2 of 213 comments (clear)

  1. Re:OS Guesses? by blazer1024 · · Score: 5

    If AOL's involved, maybe it will be the old GEOS/Geoworks Ensemble OS from back in the day. That's what AOL was originally developed on (After they stopped being Q-Link, that is.) That OS was written after the popularity of it on such machines at the Commodore 64, 128, etc. AOL liked it, and used it right away. Then Win 3.1 came out, and GEOS died. (Even though GEOS was by far superior. It was a full multi-tasking OS on even XT's... though it was slow on them:) But it screamed on a 286, even, and Windows could never claim that. It had a nice application package with it as well. The only reason they didn't become popular, is they were totally concerned about bug zapping. (The beta test lasted forever) My dad was a beta test, and they even started paying him $50 for every bug they found. Now you can only find them on palm type computers.. oh well. Maybe that's what will show up, because that would be a perfect choice for an Internet PC.. they could revive the original AOL for GEOS, and go from there. It all waits to be seen.
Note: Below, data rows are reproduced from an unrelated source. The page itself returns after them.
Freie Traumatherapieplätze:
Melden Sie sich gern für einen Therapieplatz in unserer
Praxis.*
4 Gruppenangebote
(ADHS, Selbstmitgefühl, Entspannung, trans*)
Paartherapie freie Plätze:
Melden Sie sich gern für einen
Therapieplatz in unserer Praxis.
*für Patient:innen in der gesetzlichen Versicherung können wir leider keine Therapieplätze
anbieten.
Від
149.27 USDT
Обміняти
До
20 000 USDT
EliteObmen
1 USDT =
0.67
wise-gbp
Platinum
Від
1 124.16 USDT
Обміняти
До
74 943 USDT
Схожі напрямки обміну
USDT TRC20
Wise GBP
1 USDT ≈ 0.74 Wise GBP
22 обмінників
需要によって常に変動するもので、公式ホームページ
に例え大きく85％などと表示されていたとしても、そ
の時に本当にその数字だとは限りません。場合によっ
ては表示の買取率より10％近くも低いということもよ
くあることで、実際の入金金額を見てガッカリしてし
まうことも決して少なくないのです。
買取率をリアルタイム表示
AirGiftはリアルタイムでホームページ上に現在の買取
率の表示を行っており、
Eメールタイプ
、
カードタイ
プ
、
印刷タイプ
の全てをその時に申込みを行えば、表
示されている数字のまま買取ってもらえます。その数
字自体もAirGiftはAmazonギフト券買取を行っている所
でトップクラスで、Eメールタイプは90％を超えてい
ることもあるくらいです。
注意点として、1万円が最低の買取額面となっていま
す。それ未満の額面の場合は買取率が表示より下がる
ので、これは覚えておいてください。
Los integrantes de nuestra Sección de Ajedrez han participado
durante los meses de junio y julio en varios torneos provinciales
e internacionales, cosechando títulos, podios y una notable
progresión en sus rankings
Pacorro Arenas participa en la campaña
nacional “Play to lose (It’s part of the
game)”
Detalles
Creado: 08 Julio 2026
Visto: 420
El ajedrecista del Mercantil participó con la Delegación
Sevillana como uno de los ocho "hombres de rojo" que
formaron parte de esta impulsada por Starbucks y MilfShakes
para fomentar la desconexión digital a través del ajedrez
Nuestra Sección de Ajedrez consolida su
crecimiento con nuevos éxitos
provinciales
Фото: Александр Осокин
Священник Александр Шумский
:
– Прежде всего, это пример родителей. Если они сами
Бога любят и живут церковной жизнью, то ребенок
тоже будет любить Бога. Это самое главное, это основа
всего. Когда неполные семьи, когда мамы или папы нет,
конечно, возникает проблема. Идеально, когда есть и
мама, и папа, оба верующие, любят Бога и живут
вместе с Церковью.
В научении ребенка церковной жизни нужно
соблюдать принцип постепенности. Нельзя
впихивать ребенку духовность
  2. WSJ says 30-40% of PCs this Xmas (and MSFT techs) by WillAffleck · · Score: 5

    The Wall Street Journal had two articles on this today (no, they only have a paid site - I read the copy we get in our non-profit's library).

    The first one said that they estimate 30-40% of all boxes shipping for consumers this year will be Windows-less, but this includes BeOs and Palm type boxes which are bailing from WinCE, as well as set-top boxen. Some of them were going to use Apple/iMac (kind of confusing, that one).

    The second article said that some MSFT technical indicators indicated, for the first time in decades, that forward revenue (upgrades for Windows, Office, etc) at MSFT were down a very large amount (10-20%), whereas the stock has counted on these increasing every year and thus commands high P/E ratio as a result. Which means that the end may be nigh.

    Figure in mid-January they'll release stats showing that MSFT boxen were a drastically smaller (70%) amount than usual.